(Robb Report) The sun is a flaming golden ball dancing in my sightline as I raise the bat above my shoulders. Scanning the field, with its low-cut grass and two bases, I clutch the bat the only way I know how: like a baseball player. From the look on my coach’s face, however, I have it all wrong.
“Grip it like an axe,” says Daynason Browne in a lilting Caribbean accent. “Lift it back and follow through.” Though Browne’s instructions seem straightforward, some of the terms he uses—wickets, stumps, bails, bowlers, creases—are completely foreign. But the veteran player and coach is patient as he teaches me how to hold the bat, strike the ball, and otherwise master the basics of St. Kitts and Nevis’s national pastime.
Cricket is more than a leisurely pursuit on the dual-island nation of St. Kitts and Nevis. The sport, which originated in England in the 16th century, has long been an obsession in the former empire’s Caribbean territories. In April the West Indies team, known as the Windies, bested England to become the world champions—a source of serious local pride.
My crash course in cricket is part of a program launched by Nevis’s newly renovated Paradise Beach resort. Reopened last summer, the property is removed from the island’s touristed areas, offering a haven of seven villas with plunge pools and patios. In December the resort debuted its cricket program, which introduces guests to the sport through private lessons. Aspiring players can also visit schools where cricket is part of the curriculum, meet the Windies’ top players, and catch a local match. Downtime comes in the form of massages, catamaran trips, golf, and other pursuits.

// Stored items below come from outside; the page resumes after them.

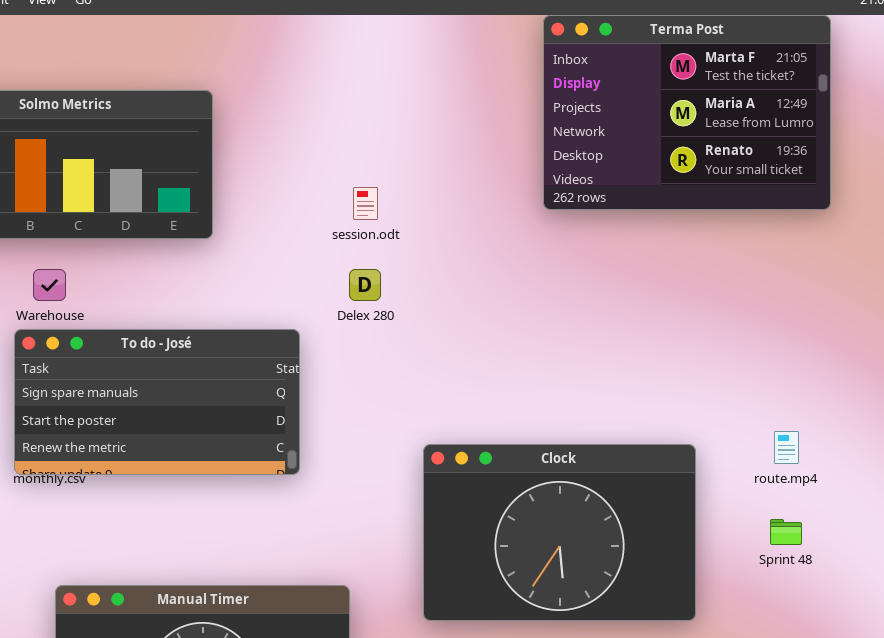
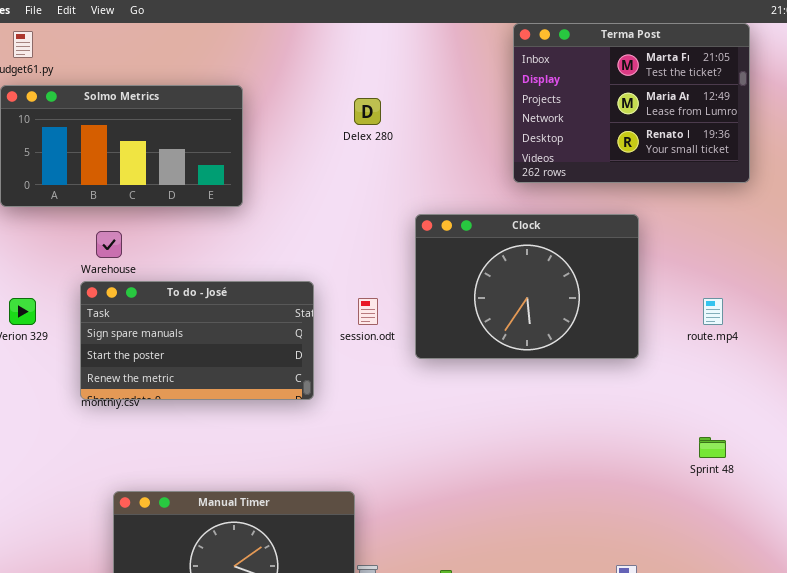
session.odt: [353,187,378,220] -> [358,298,378,325], moved
Delex 280: [349,269,381,301] -> [354,98,381,125], moved
route.mp4: [774,431,799,464] -> [703,298,723,325], moved
Clock: [423,444,696,621] -> [415,214,639,359], moved

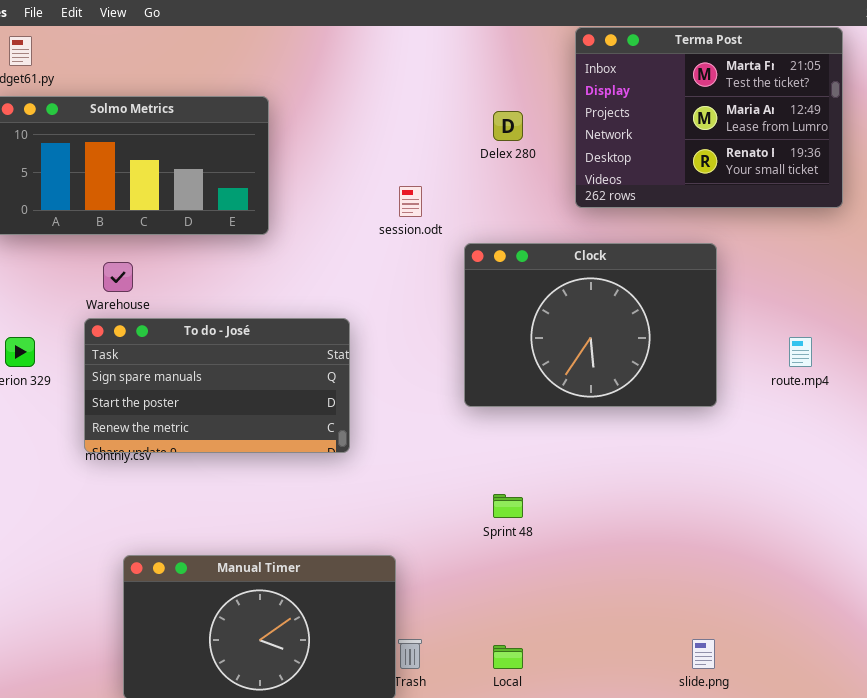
Delex 280: [354,98,381,125] -> [493,111,523,141], moved
session.odt: [358,298,378,325] -> [399,186,422,217], moved
Sprint 48: [699,437,726,458] -> [493,494,523,518], moved

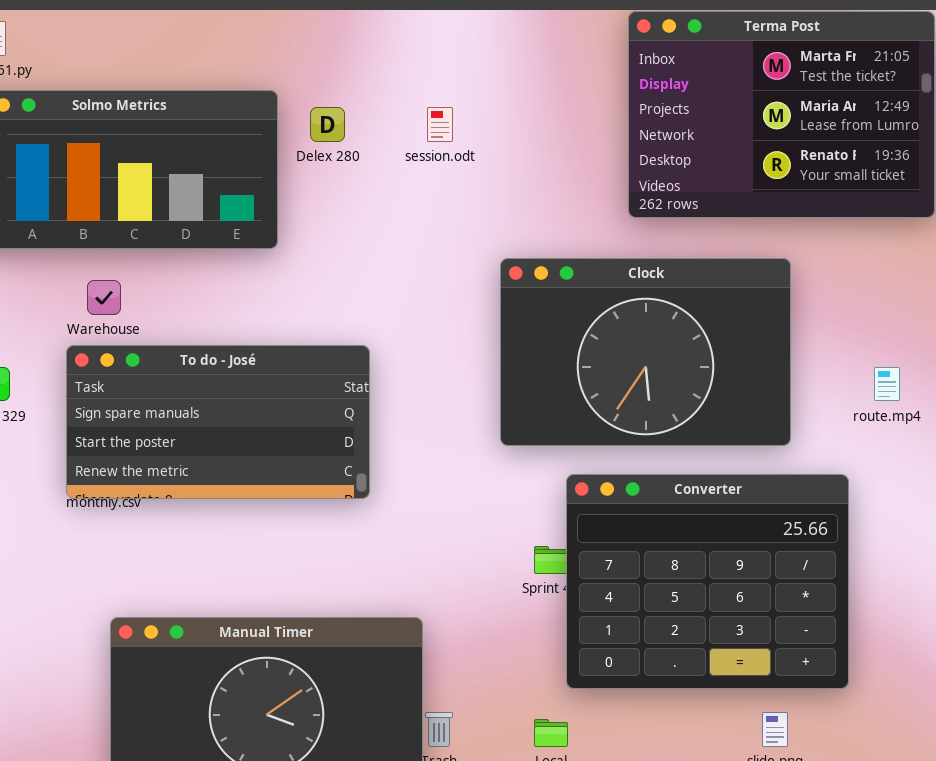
Delex 280: [493,111,523,141] -> [310,107,345,142], moved
session.odt: [399,186,422,217] -> [427,107,453,142], moved
Converter: none -> [566,474,849,689], opened

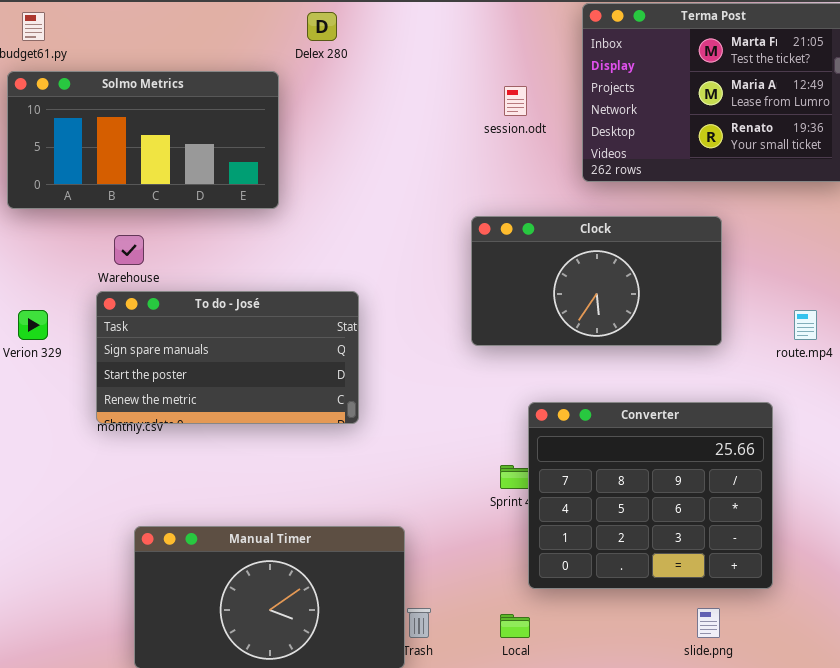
Delex 280: [310,107,345,142] -> [307,12,337,41], moved
session.odt: [427,107,453,142] -> [504,86,527,116], moved
Clock: [500,258,791,446] -> [471,216,722,346], resized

A former player for St. Kitts and Nevis’s national team, Browne offers a perfect blend of education and casual fun. He shows me how to hold the bat low and close before swinging straight back and then down to strike the ball. Emulating his stance, I stand in front of the wicket (three stumps that I must protect from the ball) and behind the crease (a line that I must not pass while batting). Browne’s assistant bowls (pitches) a number of balls, and I hit every one.
My pride is shot, however, when I notice that my bat is plastic—and significantly smaller than Browne’s wooden one. “Is this a kid’s bat?” I ask. Browne nods sheepishly and hands me his heavier paddle. The next ball sails past as I swing at the air.
Later that day, Browne and I head to Elquemedo T. Willet Park in the capital of Charlestown, where two teams are playing a trial game for scouts of the Windies. We perch in the shade on rickety bleachers and, armed with my newfound knowledge, enjoy an afternoon of cricket.